#### What to do:
Write each of the records out again exactly.
START Extracted information
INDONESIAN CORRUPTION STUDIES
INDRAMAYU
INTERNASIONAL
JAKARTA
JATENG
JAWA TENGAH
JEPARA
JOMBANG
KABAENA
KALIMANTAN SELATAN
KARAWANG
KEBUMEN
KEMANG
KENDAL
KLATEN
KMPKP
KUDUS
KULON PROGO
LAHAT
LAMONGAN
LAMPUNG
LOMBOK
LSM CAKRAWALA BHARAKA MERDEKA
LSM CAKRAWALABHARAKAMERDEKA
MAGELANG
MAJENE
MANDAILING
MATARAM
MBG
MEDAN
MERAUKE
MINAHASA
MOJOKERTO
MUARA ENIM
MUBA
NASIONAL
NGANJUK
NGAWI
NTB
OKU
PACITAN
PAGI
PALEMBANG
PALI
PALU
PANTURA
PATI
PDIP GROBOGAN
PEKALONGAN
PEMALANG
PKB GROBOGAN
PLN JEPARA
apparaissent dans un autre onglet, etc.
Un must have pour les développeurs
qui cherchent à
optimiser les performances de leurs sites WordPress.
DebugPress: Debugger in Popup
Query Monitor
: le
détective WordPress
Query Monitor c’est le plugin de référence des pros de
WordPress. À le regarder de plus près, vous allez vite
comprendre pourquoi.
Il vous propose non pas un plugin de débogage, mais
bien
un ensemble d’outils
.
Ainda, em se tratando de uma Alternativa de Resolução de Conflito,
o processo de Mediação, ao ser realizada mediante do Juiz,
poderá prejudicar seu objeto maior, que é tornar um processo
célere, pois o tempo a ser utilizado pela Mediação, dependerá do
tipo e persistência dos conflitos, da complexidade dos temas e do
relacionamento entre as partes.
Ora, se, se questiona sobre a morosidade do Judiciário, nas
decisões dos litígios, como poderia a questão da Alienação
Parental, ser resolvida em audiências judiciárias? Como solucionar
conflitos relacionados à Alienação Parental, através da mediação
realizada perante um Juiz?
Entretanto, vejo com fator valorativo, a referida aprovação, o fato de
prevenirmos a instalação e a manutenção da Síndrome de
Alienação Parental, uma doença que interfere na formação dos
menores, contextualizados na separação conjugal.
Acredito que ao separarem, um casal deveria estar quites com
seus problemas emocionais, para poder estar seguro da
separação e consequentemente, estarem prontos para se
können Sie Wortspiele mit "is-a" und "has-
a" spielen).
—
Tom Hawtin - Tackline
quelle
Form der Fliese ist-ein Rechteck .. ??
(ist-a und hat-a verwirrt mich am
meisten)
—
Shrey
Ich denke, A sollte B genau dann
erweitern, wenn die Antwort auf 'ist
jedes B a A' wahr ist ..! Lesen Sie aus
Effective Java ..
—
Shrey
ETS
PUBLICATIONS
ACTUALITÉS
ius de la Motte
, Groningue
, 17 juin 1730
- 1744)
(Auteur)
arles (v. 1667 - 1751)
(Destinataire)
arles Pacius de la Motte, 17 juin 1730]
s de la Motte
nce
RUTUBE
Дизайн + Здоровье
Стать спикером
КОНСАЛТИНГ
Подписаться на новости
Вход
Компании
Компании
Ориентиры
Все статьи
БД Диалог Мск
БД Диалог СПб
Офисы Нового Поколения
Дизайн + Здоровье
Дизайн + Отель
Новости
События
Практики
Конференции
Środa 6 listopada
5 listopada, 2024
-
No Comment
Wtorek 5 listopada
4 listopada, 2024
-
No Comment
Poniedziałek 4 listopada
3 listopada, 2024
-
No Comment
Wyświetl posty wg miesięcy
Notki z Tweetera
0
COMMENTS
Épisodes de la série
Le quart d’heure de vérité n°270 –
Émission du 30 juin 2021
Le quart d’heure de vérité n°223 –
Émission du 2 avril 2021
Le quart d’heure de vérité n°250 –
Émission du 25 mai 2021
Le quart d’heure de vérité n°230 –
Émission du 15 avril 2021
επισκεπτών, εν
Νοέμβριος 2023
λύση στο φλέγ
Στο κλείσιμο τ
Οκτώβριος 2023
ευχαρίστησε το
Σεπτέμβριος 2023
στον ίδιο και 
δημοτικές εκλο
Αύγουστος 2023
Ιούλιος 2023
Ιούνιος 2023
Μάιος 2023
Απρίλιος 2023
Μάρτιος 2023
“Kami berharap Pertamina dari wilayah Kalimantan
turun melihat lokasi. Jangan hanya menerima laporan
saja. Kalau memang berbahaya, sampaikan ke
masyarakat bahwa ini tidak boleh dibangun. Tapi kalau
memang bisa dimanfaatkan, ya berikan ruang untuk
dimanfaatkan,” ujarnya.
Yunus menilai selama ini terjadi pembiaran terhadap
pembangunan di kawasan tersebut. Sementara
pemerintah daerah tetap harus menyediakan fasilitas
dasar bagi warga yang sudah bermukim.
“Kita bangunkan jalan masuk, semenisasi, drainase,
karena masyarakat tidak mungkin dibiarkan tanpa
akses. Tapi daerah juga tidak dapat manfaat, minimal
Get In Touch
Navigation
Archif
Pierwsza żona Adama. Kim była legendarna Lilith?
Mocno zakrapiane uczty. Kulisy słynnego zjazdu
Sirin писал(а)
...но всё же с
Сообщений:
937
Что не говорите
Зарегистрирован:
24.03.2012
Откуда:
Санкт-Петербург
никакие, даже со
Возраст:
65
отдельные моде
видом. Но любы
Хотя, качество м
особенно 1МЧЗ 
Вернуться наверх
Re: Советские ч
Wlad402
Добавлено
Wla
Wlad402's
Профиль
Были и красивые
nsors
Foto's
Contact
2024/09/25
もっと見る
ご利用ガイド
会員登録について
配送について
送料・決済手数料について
END Extracted information
#### Your response:
INDONESIAN CORRUPTION STUDIES
INDRAMAYU
INTERNASIONAL
JAKARTA
JATENG
JAWA TENGAH
JEPARA
JOMBANG
KABAENA
KALIMANTAN SELATAN
KARAWANG
KEBUMEN
KEMANG
KENDAL
KLATEN
KMPKP
KUDUS
KULON PROGO
LAHAT
LAMONGAN
LAMPUNG
LOMBOK
LSM CAKRAWALA BHARAKA MERDEKA
LSM CAKRAWALABHARAKAMERDEKA
MAGELANG
MAJENE
MANDAILING
MATARAM
MBG
MEDAN
MERAUKE
MINAHASA
MOJOKERTO
MUARA ENIM
MUBA
NASIONAL
NGANJUK
NGAWI
NTB
OKU
PACITAN
PAGI
PALEMBANG
PALI
PALU
PANTURA
PATI
PDIP GROBOGAN
PEKALONGAN
PEMALANG
PKB GROBOGAN
PLN JEPARA
apparaissent dans un autre onglet, etc.
Un must have pour les développeurs
qui cherchent à
optimiser les performances de leurs sites WordPress.
DebugPress: Debugger in Popup
Query Monitor
: le
détective WordPress
Query Monitor c’est le plugin de référence des pros de
WordPress. À le regarder de plus près, vous allez vite
comprendre pourquoi.
Il vous propose non pas un plugin de débogage, mais
bien
un ensemble d’outils
.
Ainda, em se tratando de uma Alternativa de Resolução de Conflito,
o processo de Mediação, ao ser realizada mediante do Juiz,
poderá prejudicar seu objeto maior, que é tornar um processo
célere, pois o tempo a ser utilizado pela Mediação, dependerá do
tipo e persistência dos conflitos, da complexidade dos temas e do
relacionamento entre as partes.
Ora, se, se questiona sobre a morosidade do Judiciário, nas
decisões dos litígios, como poderia a questão da Alienação
Parental, ser resolvida em audiências judiciárias? Como solucionar
conflitos relacionados à Alienação Parental, através da mediação
realizada perante um Juiz?
Entretanto, vejo com fator valorativo, a referida aprovação, o fato de
prevenirmos a instalação e a manutenção da Síndrome de
Alienação Parental, uma doença que interfere na formação dos
menores, contextualizados na separação conjugal.
Acredito que ao separarem, um casal deveria estar quites com
seus problemas emocionais, para poder estar seguro da
separação e consequentemente, estarem prontos para se
können Sie Wortspiele mit "is-a" und "has-
a" spielen).
—
Tom Hawtin - Tackline
quelle
Form der Fliese ist-ein Rechteck .. ??
(ist-a und hat-a verwirrt mich am
meisten)
—
Shrey
Ich denke, A sollte B genau dann
erweitern, wenn die Antwort auf 'ist
jedes B a A' wahr ist ..! Lesen Sie aus
Effective Java ..
—
Shrey
ETS
PUBLICATIONS
ACTUALITÉS
ius de la Motte
, Groningue
, 17 juin 1730
- 1744)
(Auteur)
arles (v. 1667 - 1751)
(Destinataire)
arles Pacius de la Motte, 17 juin 1730]
s de la Motte
nce
RUTUBE
Дизайн + Здоровье
Стать спикером
КОНСАЛТИНГ
Подписаться на новости
Вход
Компании
Компании
Ориентиры
Все статьи
БД Диалог Мск
БД Диалог СПб
Офисы Нового Поколения
Дизайн + Здоровье
Дизайн + Отель
Новости
События
Практики
Конференции
Środa 6 listopada
5 listopada, 2024
-
No Comment
Wtorek 5 listopada
4 listopada, 2024
-
No Comment
Poniedziałek 4 listopada
3 listopada, 2024
-
No Comment
Wyświetl posty wg miesięcy
Notki z Tweetera
0
COMMENTS
Épisodes de la série
Le quart d’heure de vérité n°270 –
Émission du 30 juin 2021
Le quart d’heure de vérité n°223 –
Émission du 2 avril 2021
Le quart d’heure de vérité n°250 –
Émission du 25 mai 2021
Le quart d’heure de vérité n°230 –
Émission du 15 avril 2021
επισκεπτών, εν
Νοέμβριος 2023
λύση στο φλέγ
Στο κλείσιμο τ
Οκτώβριος 2023
ευχαρίστησε το
Σεπτέμβριος 2023
στον ίδιο και 
δημοτικές εκλο
Αύγουστος 2023
Ιούλιος 2023
Ιούνιος 2023
Μάιος 2023
Απρίλιος 2023
Μάρτιος 2023
“Kami berharap Pertamina dari wilayah Kalimantan
turun melihat lokasi. Jangan hanya menerima laporan
saja. Kalau memang berbahaya, sampaikan ke
masyarakat bahwa ini tidak boleh dibangun. Tapi kalau
memang bisa dimanfaatkan, ya berikan ruang untuk
dimanfaatkan,” ujarnya.
Yunus menilai selama ini terjadi pembiaran terhadap
pembangunan di kawasan tersebut. Sementara
pemerintah daerah tetap harus menyediakan fasilitas
dasar bagi warga yang sudah bermukim.
“Kita bangunkan jalan masuk, semenisasi, drainase,
karena masyarakat tidak mungkin dibiarkan tanpa
akses. Tapi daerah juga tidak dapat manfaat, minimal
Get In Touch
Navigation
Archif
Pierwsza żona Adama. Kim była legendarna Lilith?
Mocno zakrapiane uczty. Kulisy słynnego zjazdu
Sirin писал(а)
...но всё же с
Сообщений:
937
Что не говорите
Зарегистрирован:
24.03.2012
Откуда:
Санкт-Петербург
никакие, даже со
Возраст:
65
отдельные моде
видом. Но любы
Хотя, качество м
особенно 1МЧЗ 
Вернуться наверх
Re: Советские ч
Wlad402
Добавлено
Wla
Wlad402's
Профиль
Были и красивые
nsors
Foto's
Contact
2024/09/25
もっと見る
ご利用ガイド
会員登録について
配送について
送料・決済手数料について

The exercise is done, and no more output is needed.